Material shown:

※

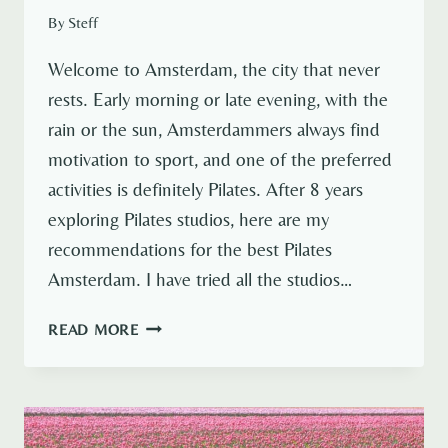
By
Steff
Welcome to Amsterdam, the city that never
rests. Early morning or late evening, with the
rain or the sun, Amsterdammers always find
motivation to sport, and one of the preferred
activities is definitely Pilates. After 8 years
exploring Pilates studios, here are my
recommendations for the best Pilates
Amsterdam. I have tried all the studios…
BEST
READ MORE
10
STUDIOS
FOR
PILATES
AMSTERDAM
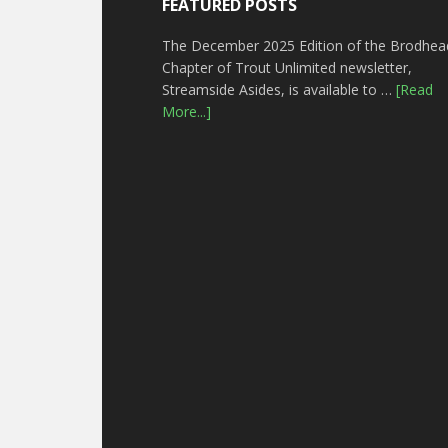
FEATURED POSTS
The December 2025 Edition of the Brodhea
Chapter of Trout Unlimited newsletter,
Streamside Asides, is available to …
[Read
More...]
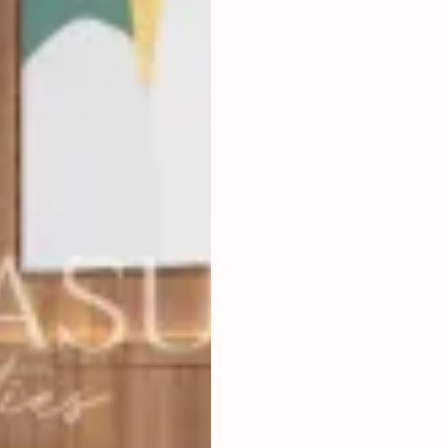
4
BEDROOMS
2
300
m
LAND SIZE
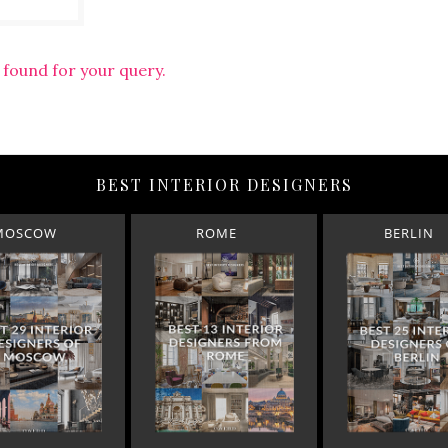
 found for your query.
BEST INTERIOR DESIGNERS
MOSCOW
ROME
BERLIN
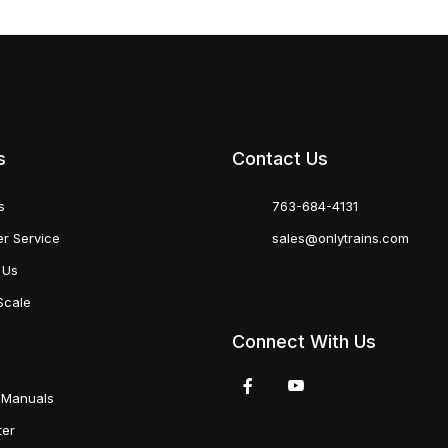
s
Contact Us
s
763-684-4131
r Service
sales@onlytrains.com
 Us
Scale
Connect With Us
 Manuals
ter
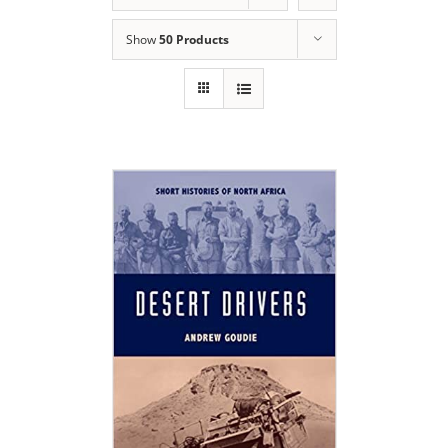
Show
50 Products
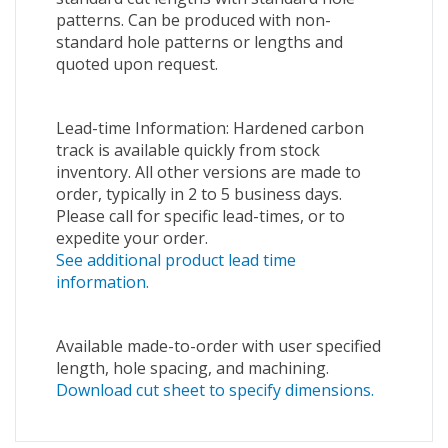
patterns. Can be produced with non-
standard hole patterns or lengths and
quoted upon request.
Lead-time Information: Hardened carbon
track is available quickly from stock
inventory. All other versions are made to
order, typically in 2 to 5 business days.
Please call for specific lead-times, or to
expedite your order.
See additional product lead time
information.
Available made-to-order with user specified
length, hole spacing, and machining.
Download cut sheet to specify dimensions.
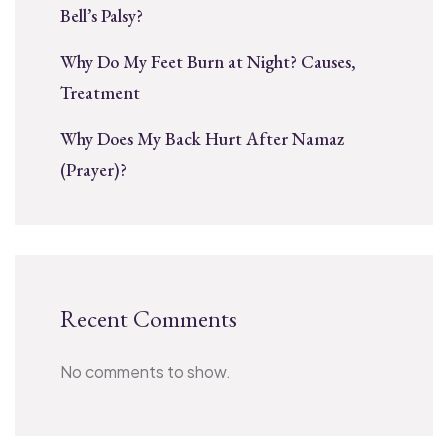
Bell’s Palsy?
Why Do My Feet Burn at Night? Causes,
Treatment
Why Does My Back Hurt After Namaz
(Prayer)?
Recent Comments
No comments to show.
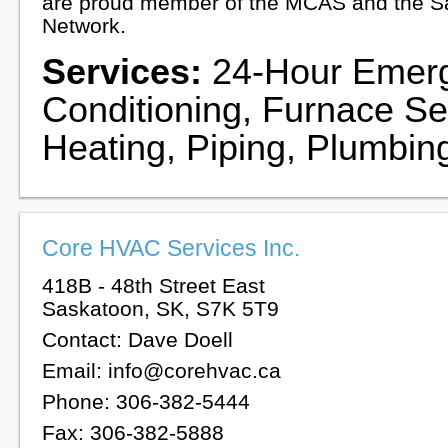
are proud member of the MCAS and the 
Network.
Services:
24-Hour Emerge
Conditioning, Furnace Ser
Heating, Piping, Plumbin
Core HVAC Services Inc.
418B - 48th Street East
Saskatoon, SK, S7K 5T9
Contact: Dave Doell
Email: info@corehvac.ca
Phone: 306-382-5444
Fax: 306-382-5888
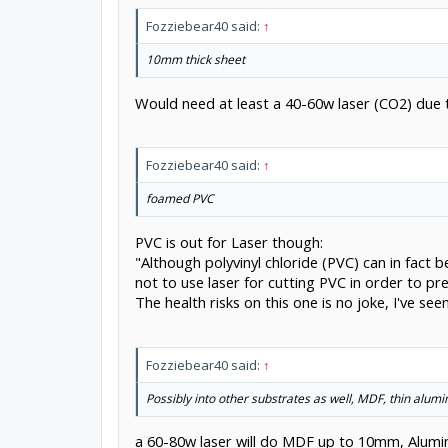
Fozziebear40 said:
↑
10mm thick sheet
Would need at least a 40-60w laser (CO2) due 
Fozziebear40 said:
↑
foamed PVC
PVC is out for Laser though:
"Although polyvinyl chloride (PVC) can in fact 
not to use laser for cutting PVC in order to p
The health risks on this one is no joke, I've se
Fozziebear40 said:
↑
Possibly into other substrates as well, MDF, thin alum
a 60-80w laser will do MDF up to 10mm, Alumin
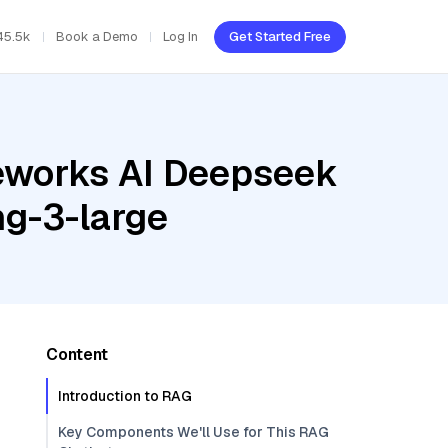
45.5k
Book a Demo
Log In
Get Started Free
reworks AI Deepseek
ng-3-large
Content
Introduction to RAG
Key Components We'll Use for This RAG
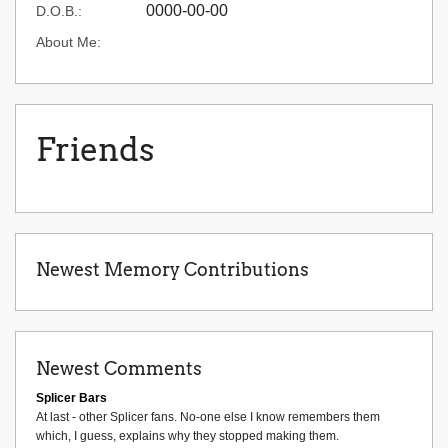
0000-00-00
D.O.B.:
About Me:
Friends
Newest Memory Contributions
Newest Comments
Splicer Bars
At last - other Splicer fans. No-one else I know remembers them
which, I guess, explains why they stopped making them.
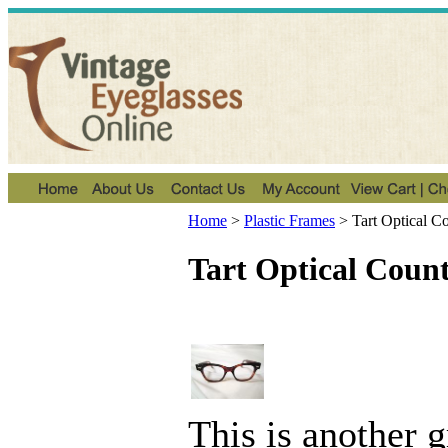
Home
>
Plastic Frames
>
Tart Optical 
Tart Optical Cou
This is another 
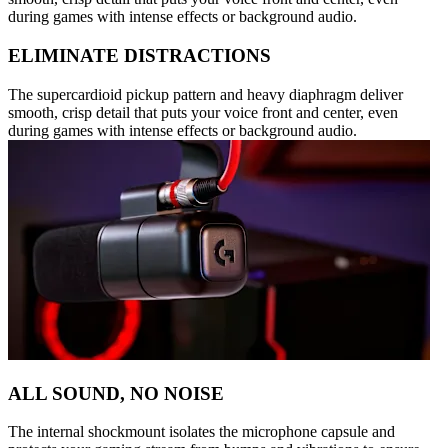
during games with intense effects or background audio.
ELIMINATE DISTRACTIONS
The supercardioid pickup pattern and heavy diaphragm deliver
smooth, crisp detail that puts your voice front and center, even
during games with intense effects or background audio.
ALL SOUND, NO NOISE
The internal shockmount isolates the microphone capsule and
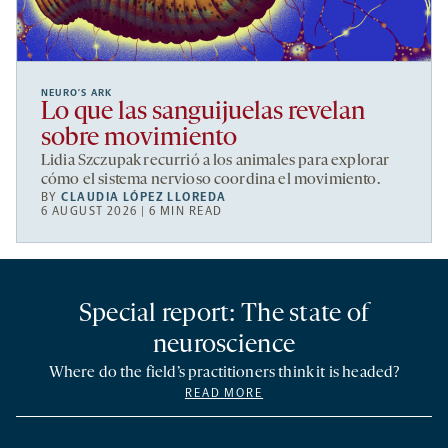
NEURO’S ARK
Lo que las sanguijuelas revelan
sobre movimiento
Lidia Szczupak recurrió a los animales para explorar
cómo el sistema nervioso coordina el movimiento.
BY
CLAUDIA LÓPEZ LLOREDA
6 AUGUST 2026 | 6 MIN READ
Special report: The state of
neuroscience
Where do the field’s practitioners think it is headed?
READ MORE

※

Exercise requirements:
Write out only those lines of the entries that lie between the line containing "Lidia Szczupak recurrió" and the last line, inclusive, reproducing them exactly.

Expected answer:
Lidia Szczupak recurrió a los animales para explorar
cómo el sistema nervioso coordina el movimiento.
BY
CLAUDIA LÓPEZ LLOREDA
6 AUGUST 2026 | 6 MIN READ
Special report: The state of
neuroscience
Where do the field’s practitioners think it is headed?
READ MORE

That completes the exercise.